The soldiers who are still in Mariupol have taken refuge in the Azovstal and Illich metalworks plants. On April 12, the Russian Defense Ministry reported that a group of Ukrainian soldiers had tried to break out of the city from the Illich plant; the following day, the ministry reported that more than a thousand soldiers from the 36th Separate Marine Brigade stationed in the plant had surrendered. Meanwhile, Ukrainian officials reported that a portion of the soldiers had surrendered while another portion managed to get to the Azovstal plant and join the Azov Battalion.
On April 15, the Russian Defense Ministry reported that the Illich plant was “completely liberated from Ukrainian nationalists.” On April 19, the self-proclaimed Donetsk People’s Republic announced that its forces were storming the Azovstal plant. According to the Mariupol city authorities, about one thousand civilians are hiding in the plant along with the soldiers, and Russian forces have been targeting the plant with “very heavy bombs.” On the evening of April 19, Azov Deputy Commander Svyatoslav Palamar reported that the plant had been “almost completely destroyed.”

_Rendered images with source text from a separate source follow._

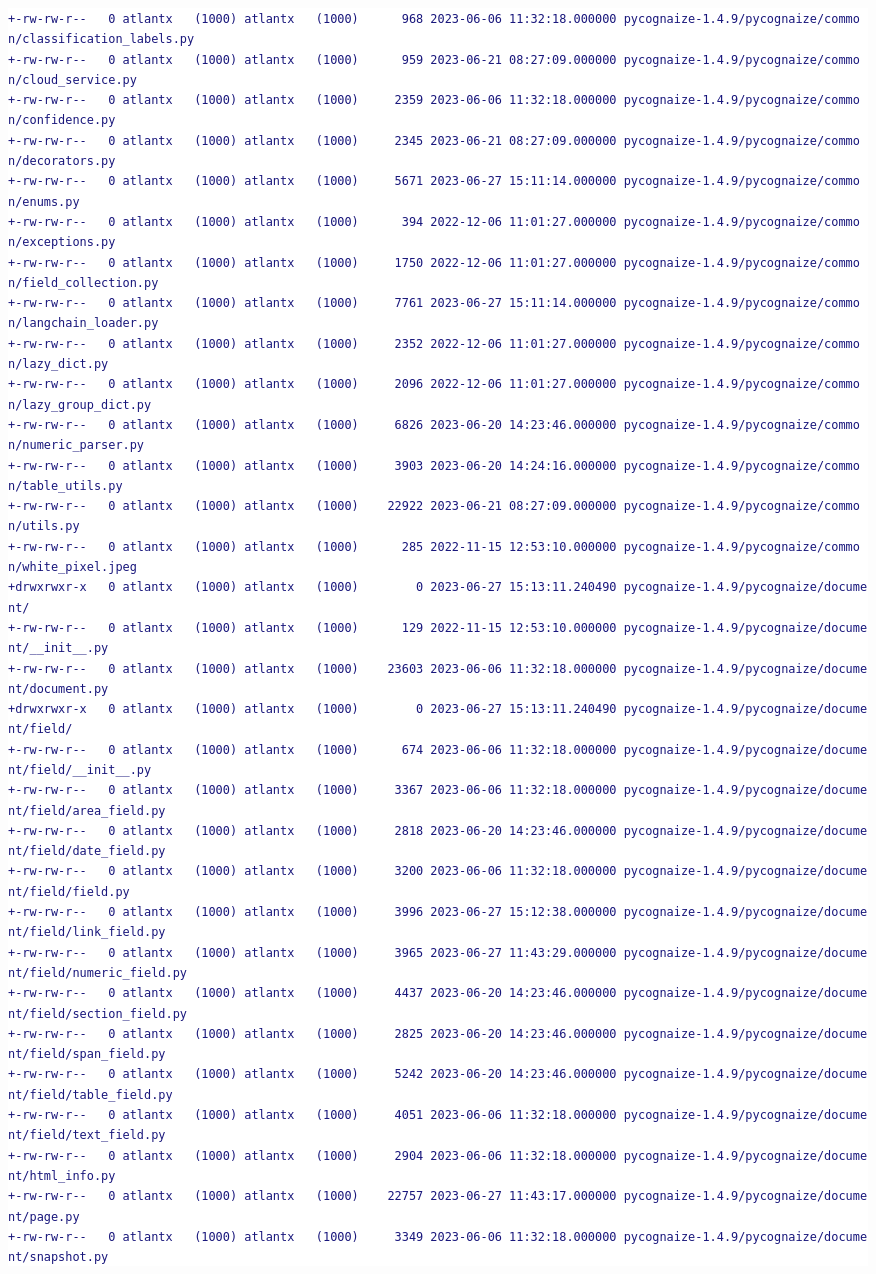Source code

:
 ```diff
+-rw-rw-r--   0 atlantx   (1000) atlantx   (1000)      968 2023-06-06 11:32:18.000000 pycognaize-1.4.9/pycognaize/common/classification_labels.py
+-rw-rw-r--   0 atlantx   (1000) atlantx   (1000)      959 2023-06-21 08:27:09.000000 pycognaize-1.4.9/pycognaize/common/cloud_service.py
+-rw-rw-r--   0 atlantx   (1000) atlantx   (1000)     2359 2023-06-06 11:32:18.000000 pycognaize-1.4.9/pycognaize/common/confidence.py
+-rw-rw-r--   0 atlantx   (1000) atlantx   (1000)     2345 2023-06-21 08:27:09.000000 pycognaize-1.4.9/pycognaize/common/decorators.py
+-rw-rw-r--   0 atlantx   (1000) atlantx   (1000)     5671 2023-06-27 15:11:14.000000 pycognaize-1.4.9/pycognaize/common/enums.py
+-rw-rw-r--   0 atlantx   (1000) atlantx   (1000)      394 2022-12-06 11:01:27.000000 pycognaize-1.4.9/pycognaize/common/exceptions.py
+-rw-rw-r--   0 atlantx   (1000) atlantx   (1000)     1750 2022-12-06 11:01:27.000000 pycognaize-1.4.9/pycognaize/common/field_collection.py
+-rw-rw-r--   0 atlantx   (1000) atlantx   (1000)     7761 2023-06-27 15:11:14.000000 pycognaize-1.4.9/pycognaize/common/langchain_loader.py
+-rw-rw-r--   0 atlantx   (1000) atlantx   (1000)     2352 2022-12-06 11:01:27.000000 pycognaize-1.4.9/pycognaize/common/lazy_dict.py
+-rw-rw-r--   0 atlantx   (1000) atlantx   (1000)     2096 2022-12-06 11:01:27.000000 pycognaize-1.4.9/pycognaize/common/lazy_group_dict.py
+-rw-rw-r--   0 atlantx   (1000) atlantx   (1000)     6826 2023-06-20 14:23:46.000000 pycognaize-1.4.9/pycognaize/common/numeric_parser.py
+-rw-rw-r--   0 atlantx   (1000) atlantx   (1000)     3903 2023-06-20 14:24:16.000000 pycognaize-1.4.9/pycognaize/common/table_utils.py
+-rw-rw-r--   0 atlantx   (1000) atlantx   (1000)    22922 2023-06-21 08:27:09.000000 pycognaize-1.4.9/pycognaize/common/utils.py
+-rw-rw-r--   0 atlantx   (1000) atlantx   (1000)      285 2022-11-15 12:53:10.000000 pycognaize-1.4.9/pycognaize/common/white_pixel.jpeg
+drwxrwxr-x   0 atlantx   (1000) atlantx   (1000)        0 2023-06-27 15:13:11.240490 pycognaize-1.4.9/pycognaize/document/
+-rw-rw-r--   0 atlantx   (1000) atlantx   (1000)      129 2022-11-15 12:53:10.000000 pycognaize-1.4.9/pycognaize/document/__init__.py
+-rw-rw-r--   0 atlantx   (1000) atlantx   (1000)    23603 2023-06-06 11:32:18.000000 pycognaize-1.4.9/pycognaize/document/document.py
+drwxrwxr-x   0 atlantx   (1000) atlantx   (1000)        0 2023-06-27 15:13:11.240490 pycognaize-1.4.9/pycognaize/document/field/
+-rw-rw-r--   0 atlantx   (1000) atlantx   (1000)      674 2023-06-06 11:32:18.000000 pycognaize-1.4.9/pycognaize/document/field/__init__.py
+-rw-rw-r--   0 atlantx   (1000) atlantx   (1000)     3367 2023-06-06 11:32:18.000000 pycognaize-1.4.9/pycognaize/document/field/area_field.py
+-rw-rw-r--   0 atlantx   (1000) atlantx   (1000)     2818 2023-06-20 14:23:46.000000 pycognaize-1.4.9/pycognaize/document/field/date_field.py
+-rw-rw-r--   0 atlantx   (1000) atlantx   (1000)     3200 2023-06-06 11:32:18.000000 pycognaize-1.4.9/pycognaize/document/field/field.py
+-rw-rw-r--   0 atlantx   (1000) atlantx   (1000)     3996 2023-06-27 15:12:38.000000 pycognaize-1.4.9/pycognaize/document/field/link_field.py
+-rw-rw-r--   0 atlantx   (1000) atlantx   (1000)     3965 2023-06-27 11:43:29.000000 pycognaize-1.4.9/pycognaize/document/field/numeric_field.py
+-rw-rw-r--   0 atlantx   (1000) atlantx   (1000)     4437 2023-06-20 14:23:46.000000 pycognaize-1.4.9/pycognaize/document/field/section_field.py
+-rw-rw-r--   0 atlantx   (1000) atlantx   (1000)     2825 2023-06-20 14:23:46.000000 pycognaize-1.4.9/pycognaize/document/field/span_field.py
+-rw-rw-r--   0 atlantx   (1000) atlantx   (1000)     5242 2023-06-20 14:23:46.000000 pycognaize-1.4.9/pycognaize/document/field/table_field.py
+-rw-rw-r--   0 atlantx   (1000) atlantx   (1000)     4051 2023-06-06 11:32:18.000000 pycognaize-1.4.9/pycognaize/document/field/text_field.py
+-rw-rw-r--   0 atlantx   (1000) atlantx   (1000)     2904 2023-06-06 11:32:18.000000 pycognaize-1.4.9/pycognaize/document/html_info.py
+-rw-rw-r--   0 atlantx   (1000) atlantx   (1000)    22757 2023-06-27 11:43:17.000000 pycognaize-1.4.9/pycognaize/document/page.py
+-rw-rw-r--   0 atlantx   (1000) atlantx   (1000)     3349 2023-06-06 11:32:18.000000 pycognaize-1.4.9/pycognaize/document/snapshot.py
```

Russia called on Mariupol's defenders to surrender multiple times
On April 17 and again April 19, the Russian Defense Ministry declared it would open humanitarian corridors for “nationalist battalion fighters and foreign mercenaries” and called on them to surrender. Colonel General Mikhail Mizintsev, who heads Russia’s National Defense Management Center, said that the “offer” was made “taking into account the catastrophic situation that has developed at the Azovstal metallurgical plant” and was “also guided by purely humane principles.”
The Ukrainian soldiers in the plant refused to surrender on April 19. Presumably, they also refused on April 17, as the Russian Defense Ministry didn’t report any surrenders that day, either. The ministry claimed that the soldiers in Mariupol were willing to surrender but that Kyiv wouldn’t allow them to.
The Russian Defense Ministry also denied Ukrainian claims that there were a large number of civilians in the Azovstal plant, calling the statements “false information, thought up exclusively to save the nationalists.” Later, however, the ministry conceded that there might be some civilians in the plant, but that Ukrainian forces were using them as “human shields.”
On the evening of April 19, DNR representatives announced that 120 civilians (and five soldiers) had come out of the plant. RIA Novosti showed images of what it claimed were civilians being evacuated. It’s unclear how many soldiers and civilians remain in the plant.
Additionally, on the evening of April 19, the Russian Defense Ministry once again called for the Ukrainian soldiers in the plant to surrender. They would have a chance to lay down their weapons beginning at 2:00 p.m. on April 20, according to the ministry.
On April 19, The New York Times reported that one of its correspondents had managed to talk for 15 minutes with several Ukrainian soldiers who were most likely hiding in underground bunkers at the Azovstal plant. They told the Times that they didn’t want to surrender, but that they had run out of the resources necessary to resist.
“We’re surrounded; they’re bombing us with everything they can. Our only plan is for the blockade to be broken by our forces so that we can get out of here. [...] As we’re talking to you, they’re firing on us from the air, dropping bombs. Tell America to help us,” said a soldier who went by the name Gasim.